Jörg Scheller im Gespräch mit Adalbert Siniawski | 06.04.2021
Amir Abed während eines israelisch-arabischen Bodybuilder-Wettbewerbs im Juni 2016.
Pumpen-Posieren-Posten - der ewige Kreislauf der Fitness-Influencer (EPA/ Abir Sultan)
Männer die mit freiem Oberkörper und angespannten Muskeln auf einem Gletscher posieren sind für Jörg Scheller "Austellungsmenschen", die sich und ihren Körper inszenieren, genau so wie Künstlerinnen und Künstler ihre Werke in einer Ausstellung inszenieren. Auch er selbst schließt sich davon nicht aus, setzt seine Muskeln in Szene - er ist immerhin vom Fach und nicht nur zertifizierter Fitnesstrainer, sondern auch seit seinen Teenagerjahren im Kraftsport und Bodybuilding unterwegs. Aber eben nicht nur: Jörg Scheller lehrt auch an der Züricher Hochschule der Künste.

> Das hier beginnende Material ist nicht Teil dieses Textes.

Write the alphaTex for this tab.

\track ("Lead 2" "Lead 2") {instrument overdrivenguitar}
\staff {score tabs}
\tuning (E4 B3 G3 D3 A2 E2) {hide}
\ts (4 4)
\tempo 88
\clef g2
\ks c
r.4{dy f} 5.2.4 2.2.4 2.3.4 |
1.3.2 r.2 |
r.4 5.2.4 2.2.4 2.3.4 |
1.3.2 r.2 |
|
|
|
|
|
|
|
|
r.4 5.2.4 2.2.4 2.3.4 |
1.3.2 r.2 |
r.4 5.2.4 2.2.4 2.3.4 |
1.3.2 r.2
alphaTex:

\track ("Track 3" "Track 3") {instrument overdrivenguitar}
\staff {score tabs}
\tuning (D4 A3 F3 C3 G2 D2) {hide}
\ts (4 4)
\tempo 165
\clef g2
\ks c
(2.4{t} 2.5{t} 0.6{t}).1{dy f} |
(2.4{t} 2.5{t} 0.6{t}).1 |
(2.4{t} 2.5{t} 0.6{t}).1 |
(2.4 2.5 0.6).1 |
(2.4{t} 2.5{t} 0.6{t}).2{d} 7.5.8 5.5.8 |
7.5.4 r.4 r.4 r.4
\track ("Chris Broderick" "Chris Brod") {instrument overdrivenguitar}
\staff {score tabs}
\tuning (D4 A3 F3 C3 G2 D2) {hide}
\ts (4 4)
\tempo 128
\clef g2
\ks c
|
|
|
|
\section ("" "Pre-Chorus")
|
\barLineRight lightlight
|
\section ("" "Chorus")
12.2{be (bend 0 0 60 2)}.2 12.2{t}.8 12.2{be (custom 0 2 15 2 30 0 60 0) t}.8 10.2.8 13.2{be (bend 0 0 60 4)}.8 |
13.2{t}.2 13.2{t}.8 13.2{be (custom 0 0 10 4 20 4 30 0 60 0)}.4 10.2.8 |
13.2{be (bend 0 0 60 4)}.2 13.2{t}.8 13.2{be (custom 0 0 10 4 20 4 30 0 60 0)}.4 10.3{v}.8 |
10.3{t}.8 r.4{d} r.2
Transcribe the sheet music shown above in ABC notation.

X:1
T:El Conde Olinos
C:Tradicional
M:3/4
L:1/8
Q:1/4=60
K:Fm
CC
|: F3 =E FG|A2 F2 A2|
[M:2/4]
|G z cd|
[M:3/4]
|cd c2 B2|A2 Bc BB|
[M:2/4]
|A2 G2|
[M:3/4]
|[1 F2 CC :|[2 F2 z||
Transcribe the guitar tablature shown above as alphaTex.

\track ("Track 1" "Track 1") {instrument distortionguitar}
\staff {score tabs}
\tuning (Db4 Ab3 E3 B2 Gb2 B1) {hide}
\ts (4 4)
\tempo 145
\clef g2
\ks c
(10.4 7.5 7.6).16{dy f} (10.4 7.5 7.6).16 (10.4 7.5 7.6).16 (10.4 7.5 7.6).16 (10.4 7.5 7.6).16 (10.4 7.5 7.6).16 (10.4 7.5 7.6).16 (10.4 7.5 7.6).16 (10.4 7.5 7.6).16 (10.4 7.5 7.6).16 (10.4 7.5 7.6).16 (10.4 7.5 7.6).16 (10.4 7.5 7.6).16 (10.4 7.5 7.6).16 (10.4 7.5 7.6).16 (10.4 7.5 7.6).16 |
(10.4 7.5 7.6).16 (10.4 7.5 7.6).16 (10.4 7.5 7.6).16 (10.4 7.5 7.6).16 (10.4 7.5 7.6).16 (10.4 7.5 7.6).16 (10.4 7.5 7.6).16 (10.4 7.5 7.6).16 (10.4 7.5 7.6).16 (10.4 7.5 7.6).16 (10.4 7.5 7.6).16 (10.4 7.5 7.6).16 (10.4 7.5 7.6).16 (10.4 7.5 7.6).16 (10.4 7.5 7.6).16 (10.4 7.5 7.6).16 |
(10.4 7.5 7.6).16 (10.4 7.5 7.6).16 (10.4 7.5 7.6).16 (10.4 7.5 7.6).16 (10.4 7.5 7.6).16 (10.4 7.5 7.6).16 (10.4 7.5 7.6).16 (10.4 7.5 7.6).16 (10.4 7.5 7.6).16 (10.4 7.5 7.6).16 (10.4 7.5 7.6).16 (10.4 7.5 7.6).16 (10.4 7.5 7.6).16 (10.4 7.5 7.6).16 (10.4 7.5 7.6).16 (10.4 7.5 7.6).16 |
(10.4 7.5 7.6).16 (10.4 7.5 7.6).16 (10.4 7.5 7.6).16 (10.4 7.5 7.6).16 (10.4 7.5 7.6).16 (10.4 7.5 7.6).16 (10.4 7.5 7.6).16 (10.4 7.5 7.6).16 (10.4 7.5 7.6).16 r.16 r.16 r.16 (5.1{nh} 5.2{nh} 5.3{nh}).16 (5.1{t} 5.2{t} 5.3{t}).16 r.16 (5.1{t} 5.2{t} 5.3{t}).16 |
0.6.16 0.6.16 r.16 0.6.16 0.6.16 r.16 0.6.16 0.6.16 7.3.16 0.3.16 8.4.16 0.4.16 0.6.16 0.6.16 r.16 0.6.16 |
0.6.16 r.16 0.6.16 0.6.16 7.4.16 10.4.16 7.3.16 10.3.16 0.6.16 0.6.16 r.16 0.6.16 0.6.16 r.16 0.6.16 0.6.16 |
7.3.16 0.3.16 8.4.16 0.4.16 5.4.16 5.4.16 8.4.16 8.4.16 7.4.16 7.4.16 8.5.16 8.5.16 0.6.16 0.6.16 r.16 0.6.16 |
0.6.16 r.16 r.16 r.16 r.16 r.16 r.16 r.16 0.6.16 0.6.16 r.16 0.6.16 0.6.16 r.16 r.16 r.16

Der Kunstwissenschaftler Jörg Scheller, im T-Shirt mit Brille
Kunsthistoriker Jörg Scheller (Jörg Scheller)
Vor allem in Deutschland seien Selbstoptimierung durch Fitness und die humanistische, bildungsbürgerliche Kultur ein klassistischer Gegensatz. Man schaue auf diejenigen, die ihren Körper optmieren, herab. Das liege auch daran, dass sich das Bildungsbürgertum von denjenigen abgrenzen möchte, die mit ihrem Körper arbeiten statt mit ihrem Geist.

Teil der Cyborgisierung

Den Körper zu optimieren, ihn zur Schau zu stellen, ist übrigens kein Phänomen, das es erst seit den sozialen Netzwerken gibt. Was allerdings neu sei, so Jörg Scheller, sei die Technologisierung. Die Bildapparate seien mit den Körpern verwachsen, sodass es eine Bildproduktion in Echtzeit gebe, aber eben auch eine Körperproduktion in Echtzeit.
Jörg Scheller: "Body-Bilder", Reihe: Digitale Bildkulturen.
Verlag Klaus Wagenbach, 2021. 80 Seiten, 10 Euro.